▸ About this exercise
A stretch of the entries below is to be set down exactly, running from the line with "# **update16**" through the line with "### 7. Build Errors", both included, and no other line.

▸ Source data
───
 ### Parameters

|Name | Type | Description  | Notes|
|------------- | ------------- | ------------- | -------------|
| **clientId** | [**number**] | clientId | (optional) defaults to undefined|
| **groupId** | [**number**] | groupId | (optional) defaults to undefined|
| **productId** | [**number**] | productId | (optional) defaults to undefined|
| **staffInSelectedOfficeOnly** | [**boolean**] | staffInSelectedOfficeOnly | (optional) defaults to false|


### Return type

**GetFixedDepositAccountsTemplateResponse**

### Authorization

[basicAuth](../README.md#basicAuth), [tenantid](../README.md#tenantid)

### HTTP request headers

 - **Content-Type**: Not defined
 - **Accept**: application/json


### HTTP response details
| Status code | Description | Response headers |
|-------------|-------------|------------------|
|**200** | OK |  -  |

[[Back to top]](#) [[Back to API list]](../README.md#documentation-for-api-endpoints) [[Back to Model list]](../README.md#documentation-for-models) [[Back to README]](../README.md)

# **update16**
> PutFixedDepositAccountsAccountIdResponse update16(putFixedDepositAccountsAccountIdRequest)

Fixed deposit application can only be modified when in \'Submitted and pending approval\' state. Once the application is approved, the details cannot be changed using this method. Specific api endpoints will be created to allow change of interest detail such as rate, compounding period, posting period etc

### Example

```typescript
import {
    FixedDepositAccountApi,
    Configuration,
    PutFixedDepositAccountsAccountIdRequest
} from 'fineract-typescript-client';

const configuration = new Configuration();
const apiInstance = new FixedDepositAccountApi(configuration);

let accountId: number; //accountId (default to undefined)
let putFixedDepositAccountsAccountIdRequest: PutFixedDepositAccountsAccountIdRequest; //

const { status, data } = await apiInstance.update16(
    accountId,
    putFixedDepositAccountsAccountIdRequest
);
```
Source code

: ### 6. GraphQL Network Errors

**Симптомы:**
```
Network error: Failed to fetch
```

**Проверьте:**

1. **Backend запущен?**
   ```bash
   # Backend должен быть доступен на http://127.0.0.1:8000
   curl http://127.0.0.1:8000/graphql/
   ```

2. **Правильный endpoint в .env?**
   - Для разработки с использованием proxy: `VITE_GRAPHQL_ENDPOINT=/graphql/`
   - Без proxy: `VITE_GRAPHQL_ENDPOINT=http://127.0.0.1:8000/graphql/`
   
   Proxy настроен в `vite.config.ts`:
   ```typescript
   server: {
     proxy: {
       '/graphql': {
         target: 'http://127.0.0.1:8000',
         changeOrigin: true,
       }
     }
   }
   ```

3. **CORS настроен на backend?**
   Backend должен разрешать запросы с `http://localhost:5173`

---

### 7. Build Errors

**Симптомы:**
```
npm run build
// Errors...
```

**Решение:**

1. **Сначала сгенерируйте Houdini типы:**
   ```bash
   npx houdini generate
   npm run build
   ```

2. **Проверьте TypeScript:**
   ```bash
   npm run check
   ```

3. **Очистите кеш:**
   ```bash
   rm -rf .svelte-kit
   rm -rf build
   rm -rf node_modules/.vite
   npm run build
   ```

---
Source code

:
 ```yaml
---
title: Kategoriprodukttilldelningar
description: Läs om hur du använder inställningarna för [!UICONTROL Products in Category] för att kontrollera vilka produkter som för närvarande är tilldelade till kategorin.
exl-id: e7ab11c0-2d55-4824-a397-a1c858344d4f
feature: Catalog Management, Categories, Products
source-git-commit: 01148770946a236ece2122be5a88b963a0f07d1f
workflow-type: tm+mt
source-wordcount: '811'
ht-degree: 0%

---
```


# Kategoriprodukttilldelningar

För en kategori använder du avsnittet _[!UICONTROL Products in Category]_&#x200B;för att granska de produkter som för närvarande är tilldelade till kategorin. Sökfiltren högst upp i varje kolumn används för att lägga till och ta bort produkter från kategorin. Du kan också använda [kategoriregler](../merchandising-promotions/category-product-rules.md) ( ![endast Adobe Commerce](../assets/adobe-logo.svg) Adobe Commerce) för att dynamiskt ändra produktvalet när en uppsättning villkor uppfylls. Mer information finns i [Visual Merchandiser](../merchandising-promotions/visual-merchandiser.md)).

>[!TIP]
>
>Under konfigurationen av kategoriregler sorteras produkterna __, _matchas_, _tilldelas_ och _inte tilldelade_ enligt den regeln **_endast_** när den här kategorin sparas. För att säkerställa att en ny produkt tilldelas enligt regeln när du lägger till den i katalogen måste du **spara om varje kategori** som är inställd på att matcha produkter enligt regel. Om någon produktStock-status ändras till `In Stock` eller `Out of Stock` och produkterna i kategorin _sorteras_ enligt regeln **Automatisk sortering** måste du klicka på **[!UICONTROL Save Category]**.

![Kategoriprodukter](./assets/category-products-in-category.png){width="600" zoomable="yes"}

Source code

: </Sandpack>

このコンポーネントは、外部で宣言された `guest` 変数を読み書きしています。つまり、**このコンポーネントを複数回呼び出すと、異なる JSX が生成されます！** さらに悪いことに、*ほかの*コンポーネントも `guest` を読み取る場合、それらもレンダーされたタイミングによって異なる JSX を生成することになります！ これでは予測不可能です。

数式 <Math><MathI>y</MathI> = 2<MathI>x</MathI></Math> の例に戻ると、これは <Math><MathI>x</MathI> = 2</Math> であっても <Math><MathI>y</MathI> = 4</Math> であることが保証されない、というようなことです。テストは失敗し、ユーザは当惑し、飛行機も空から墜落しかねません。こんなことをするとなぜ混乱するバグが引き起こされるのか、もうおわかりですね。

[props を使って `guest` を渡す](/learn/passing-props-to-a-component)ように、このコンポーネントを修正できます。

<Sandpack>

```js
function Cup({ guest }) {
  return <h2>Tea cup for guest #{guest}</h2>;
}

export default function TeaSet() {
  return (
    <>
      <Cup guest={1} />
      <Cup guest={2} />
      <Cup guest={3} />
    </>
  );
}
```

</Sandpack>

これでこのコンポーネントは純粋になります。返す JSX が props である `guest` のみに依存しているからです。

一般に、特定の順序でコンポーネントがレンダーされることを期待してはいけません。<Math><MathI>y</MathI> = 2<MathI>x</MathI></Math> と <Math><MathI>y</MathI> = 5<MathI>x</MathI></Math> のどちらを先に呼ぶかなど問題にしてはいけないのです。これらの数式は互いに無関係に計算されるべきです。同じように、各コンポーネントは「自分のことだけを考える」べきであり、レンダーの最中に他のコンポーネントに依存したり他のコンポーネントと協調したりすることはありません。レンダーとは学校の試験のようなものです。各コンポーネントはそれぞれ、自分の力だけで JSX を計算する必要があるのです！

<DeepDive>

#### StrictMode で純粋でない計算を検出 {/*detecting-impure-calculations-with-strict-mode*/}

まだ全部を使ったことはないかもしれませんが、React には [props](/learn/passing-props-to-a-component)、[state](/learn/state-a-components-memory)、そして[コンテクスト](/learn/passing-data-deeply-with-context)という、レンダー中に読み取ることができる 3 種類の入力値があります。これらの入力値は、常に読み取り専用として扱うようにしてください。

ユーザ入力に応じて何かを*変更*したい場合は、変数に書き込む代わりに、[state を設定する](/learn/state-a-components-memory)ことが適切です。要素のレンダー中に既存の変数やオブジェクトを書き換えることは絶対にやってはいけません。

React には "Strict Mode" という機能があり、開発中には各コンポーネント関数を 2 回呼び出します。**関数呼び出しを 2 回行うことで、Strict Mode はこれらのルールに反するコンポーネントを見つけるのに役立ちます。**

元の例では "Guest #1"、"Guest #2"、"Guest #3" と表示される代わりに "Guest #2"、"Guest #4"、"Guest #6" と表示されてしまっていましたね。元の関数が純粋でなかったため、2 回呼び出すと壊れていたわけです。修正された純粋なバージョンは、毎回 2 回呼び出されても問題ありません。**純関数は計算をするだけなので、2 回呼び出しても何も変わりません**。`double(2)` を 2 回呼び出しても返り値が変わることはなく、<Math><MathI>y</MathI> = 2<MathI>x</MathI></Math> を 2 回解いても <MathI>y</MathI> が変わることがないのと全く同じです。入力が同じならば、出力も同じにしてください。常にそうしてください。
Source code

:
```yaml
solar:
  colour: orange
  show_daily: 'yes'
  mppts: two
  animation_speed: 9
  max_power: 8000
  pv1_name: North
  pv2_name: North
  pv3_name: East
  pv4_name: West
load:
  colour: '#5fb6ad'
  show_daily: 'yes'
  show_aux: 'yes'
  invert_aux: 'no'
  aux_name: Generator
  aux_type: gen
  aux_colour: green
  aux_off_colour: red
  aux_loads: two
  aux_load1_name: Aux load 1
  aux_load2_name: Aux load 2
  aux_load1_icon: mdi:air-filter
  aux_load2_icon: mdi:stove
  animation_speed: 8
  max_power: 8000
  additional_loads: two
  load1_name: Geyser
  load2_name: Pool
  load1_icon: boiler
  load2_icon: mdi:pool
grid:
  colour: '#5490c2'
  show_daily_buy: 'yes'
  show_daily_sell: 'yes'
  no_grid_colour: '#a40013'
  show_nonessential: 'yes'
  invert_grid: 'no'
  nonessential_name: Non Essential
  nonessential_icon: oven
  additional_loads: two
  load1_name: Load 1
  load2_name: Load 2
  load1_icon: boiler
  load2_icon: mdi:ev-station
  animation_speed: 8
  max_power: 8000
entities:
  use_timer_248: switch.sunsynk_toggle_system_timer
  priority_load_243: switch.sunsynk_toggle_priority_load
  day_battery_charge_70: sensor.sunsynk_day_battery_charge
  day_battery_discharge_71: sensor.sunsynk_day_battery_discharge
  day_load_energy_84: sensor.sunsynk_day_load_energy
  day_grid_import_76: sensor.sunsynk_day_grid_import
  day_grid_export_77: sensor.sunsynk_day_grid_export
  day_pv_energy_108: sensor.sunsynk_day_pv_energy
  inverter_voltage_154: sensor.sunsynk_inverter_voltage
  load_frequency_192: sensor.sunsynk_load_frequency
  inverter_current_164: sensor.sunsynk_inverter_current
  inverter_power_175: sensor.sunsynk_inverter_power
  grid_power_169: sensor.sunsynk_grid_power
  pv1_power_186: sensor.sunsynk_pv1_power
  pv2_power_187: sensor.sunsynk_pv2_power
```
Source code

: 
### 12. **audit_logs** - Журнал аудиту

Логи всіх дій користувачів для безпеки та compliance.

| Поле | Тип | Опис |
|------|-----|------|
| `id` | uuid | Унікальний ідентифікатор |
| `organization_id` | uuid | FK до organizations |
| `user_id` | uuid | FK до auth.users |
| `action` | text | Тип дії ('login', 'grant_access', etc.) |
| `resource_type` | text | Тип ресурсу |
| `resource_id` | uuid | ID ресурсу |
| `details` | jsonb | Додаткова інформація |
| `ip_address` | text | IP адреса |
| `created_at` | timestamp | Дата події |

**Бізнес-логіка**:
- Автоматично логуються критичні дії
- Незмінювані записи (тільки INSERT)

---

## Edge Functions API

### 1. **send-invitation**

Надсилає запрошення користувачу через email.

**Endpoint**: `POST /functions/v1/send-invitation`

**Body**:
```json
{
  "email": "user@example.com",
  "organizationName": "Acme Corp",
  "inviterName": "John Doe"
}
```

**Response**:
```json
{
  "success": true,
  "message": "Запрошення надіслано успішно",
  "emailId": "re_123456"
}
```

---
───
▸ Response to this task
# **update16**
> PutFixedDepositAccountsAccountIdResponse update16(putFixedDepositAccountsAccountIdRequest)

Fixed deposit application can only be modified when in \'Submitted and pending approval\' state. Once the application is approved, the details cannot be changed using this method. Specific api endpoints will be created to allow change of interest detail such as rate, compounding period, posting period etc

### Example

```typescript
import {
    FixedDepositAccountApi,
    Configuration,
    PutFixedDepositAccountsAccountIdRequest
} from 'fineract-typescript-client';

const configuration = new Configuration();
const apiInstance = new FixedDepositAccountApi(configuration);

let accountId: number; //accountId (default to undefined)
let putFixedDepositAccountsAccountIdRequest: PutFixedDepositAccountsAccountIdRequest; //

const { status, data } = await apiInstance.update16(
    accountId,
    putFixedDepositAccountsAccountIdRequest
);
```
Source code

: ### 6. GraphQL Network Errors

**Симптомы:**
```
Network error: Failed to fetch
```

**Проверьте:**

1. **Backend запущен?**
   ```bash
   # Backend должен быть доступен на http://127.0.0.1:8000
   curl http://127.0.0.1:8000/graphql/
   ```

2. **Правильный endpoint в .env?**
   - Для разработки с использованием proxy: `VITE_GRAPHQL_ENDPOINT=/graphql/`
   - Без proxy: `VITE_GRAPHQL_ENDPOINT=http://127.0.0.1:8000/graphql/`
   
   Proxy настроен в `vite.config.ts`:
   ```typescript
   server: {
     proxy: {
       '/graphql': {
         target: 'http://127.0.0.1:8000',
         changeOrigin: true,
       }
     }
   }
   ```

3. **CORS настроен на backend?**
   Backend должен разрешать запросы с `http://localhost:5173`

---

### 7. Build Errors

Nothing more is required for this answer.